Sur le plan international, le renforcement des mécanismes de coopération judiciaire apparaît incontournable. L’évolution du Parquet européen, opérationnel depuis juin 2021, pourrait préfigurer l’émergence d’autorités de poursuite supranationales dotées de compétences territoriales élargies. De même, l’extension du champ d’application du mandat d’arrêt européen et le développement de la décision d’enquête européenne témoignent d’une progressive européanisation de la justice pénale qui transcende les frontières nationales traditionnelles.

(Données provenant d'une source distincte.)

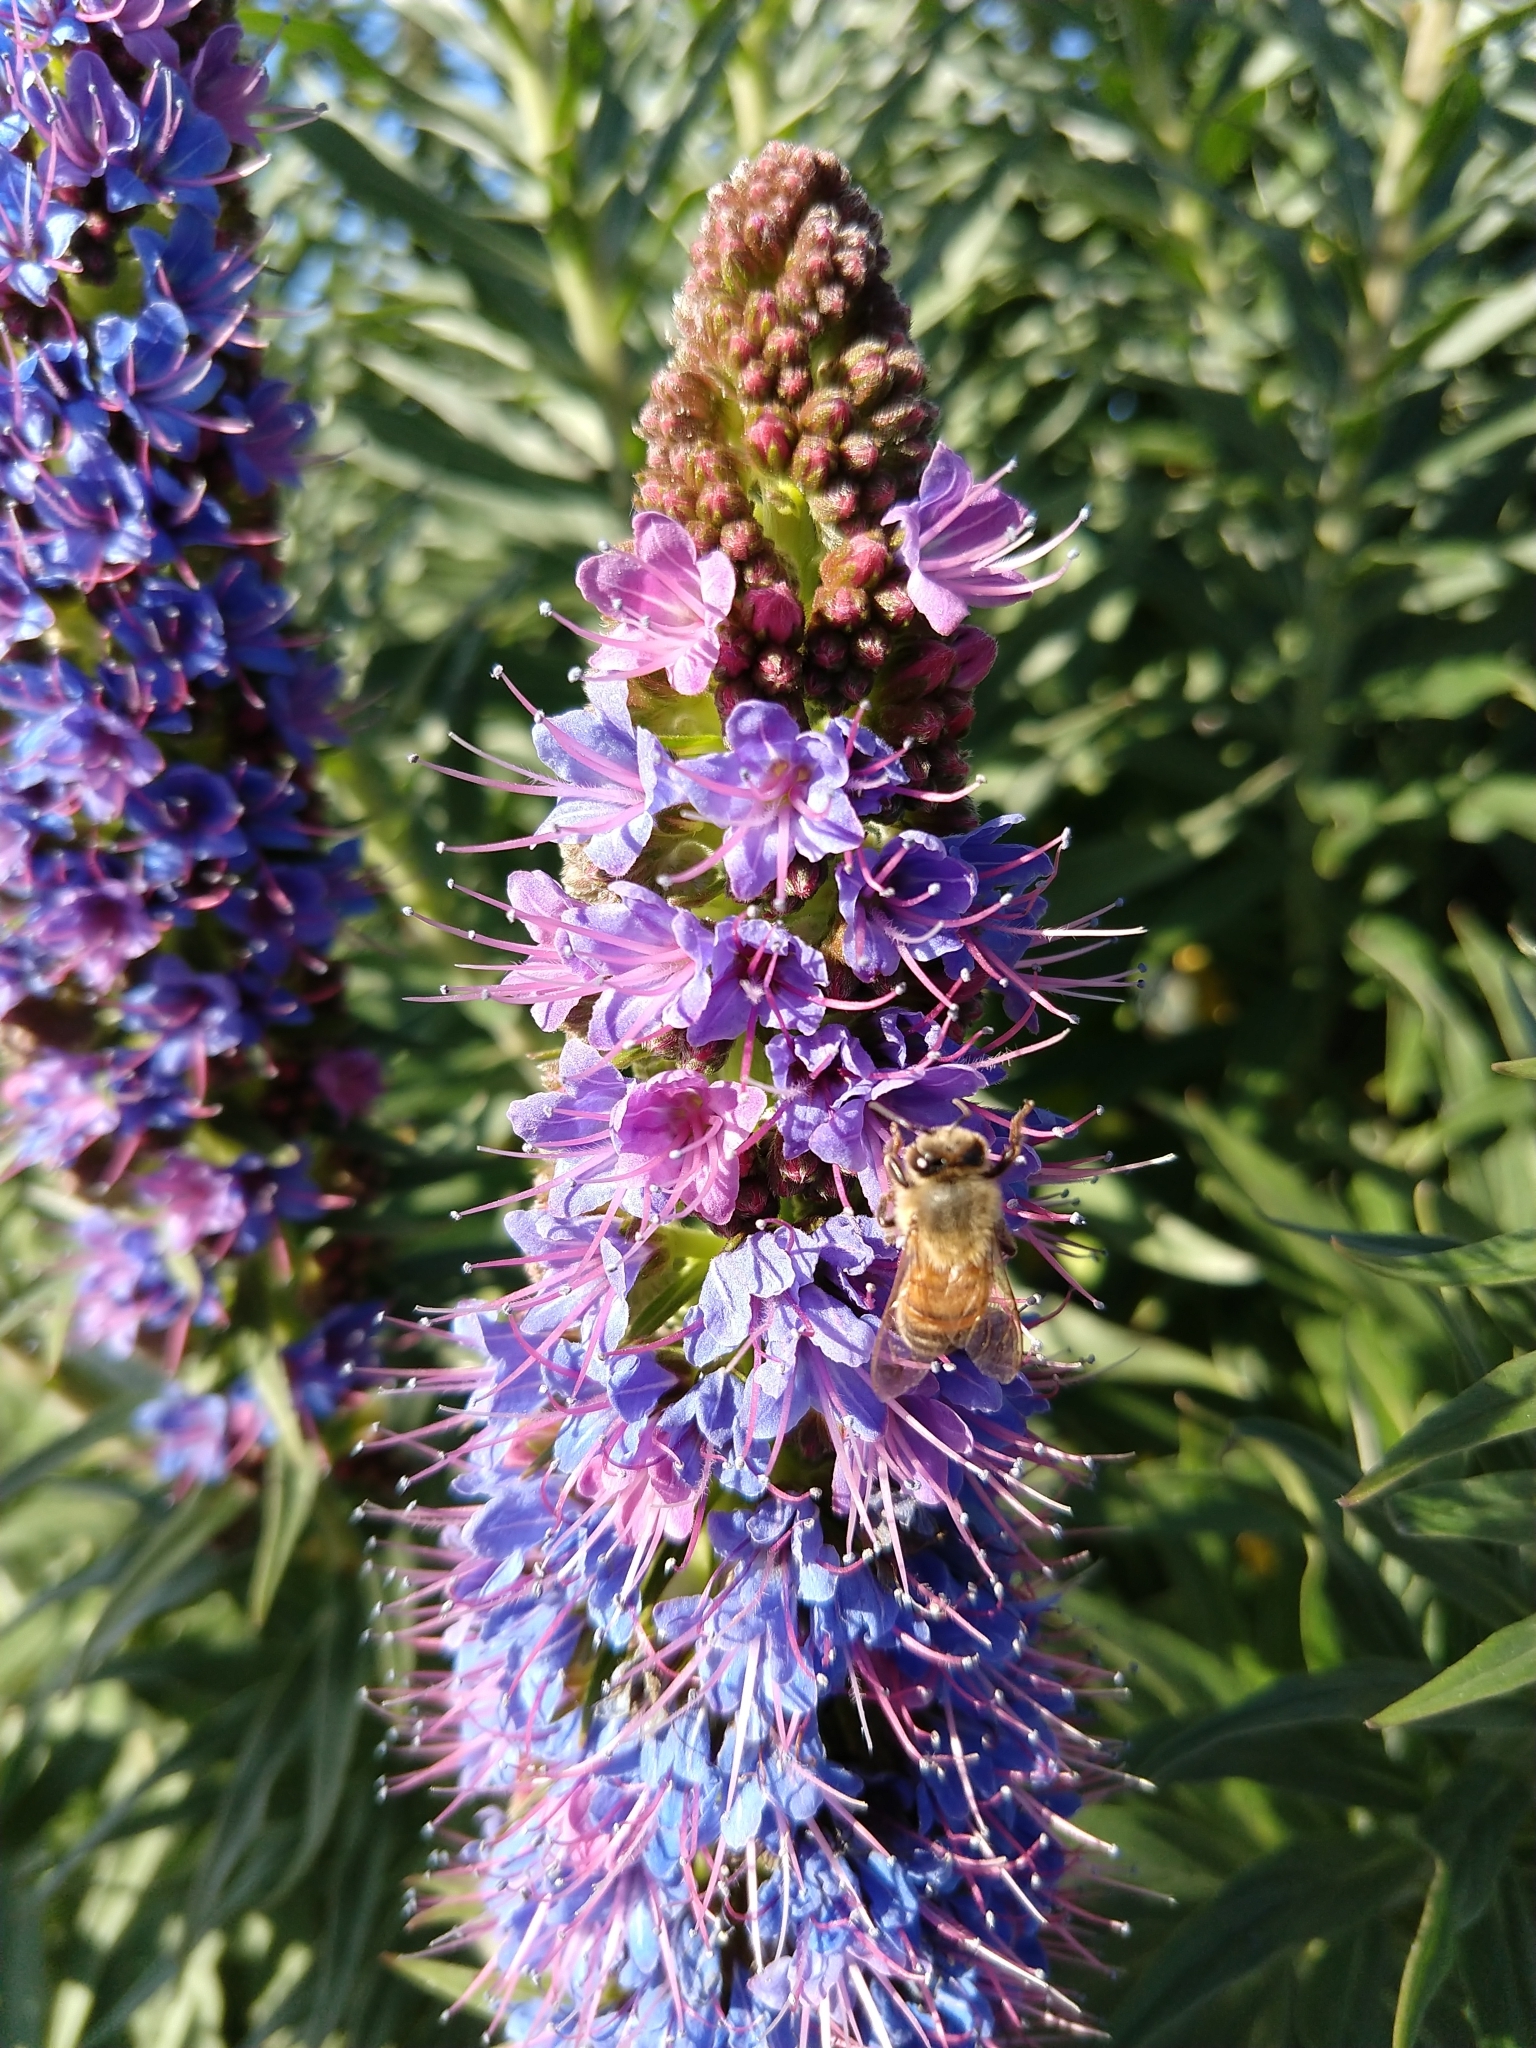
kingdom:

La question des conflits positifs de compétence entre juridictions nationales mérite une attention particulière. Le développement de mécanismes préventifs de coordination, sur le modèle d’Eurojust, pourrait éviter la multiplication de procédures parallèles pour des mêmes faits. La Cour de justice de l’Union européenne, dans l’arrêt Spasic du 27 mai 2014, a rappelé l’importance du principe ne bis in idem dans l’espace judiciaire européen, soulignant la nécessité d’une coordination efficace des poursuites.
Les réformes envisageables devraient toutefois préserver l’équilibre délicat entre efficacité répressive et garanties procédurales. Comme l’a souligné la Cour européenne des droits de l’homme dans l’arrêt Pélissier et Sassi c. France du 25 mars 1999, « le droit à un tribunal établi par la loi implique que l’organisation judiciaire ne dépende pas de la discrétion de l’exécutif, mais soit réglée par une loi émanant du parlement ». Cette exigence de prévisibilité constitue un garde-fou contre les risques d’arbitraire que pourrait engendrer une flexibilisation excessive des règles de compétence territoriale.
L’avenir du cadre territorial de la justice criminelle s’inscrit vraisemblablement dans une dialectique permanente entre le maintien d’un ancrage territorial garant de proximité avec les justiciables et l’adaptation aux formes contemporaines de criminalité qui transcendent les frontières traditionnelles. Cette tension créatrice continuera d’animer les évolutions législatives et jurisprudentielles dans ce domaine en constante mutation.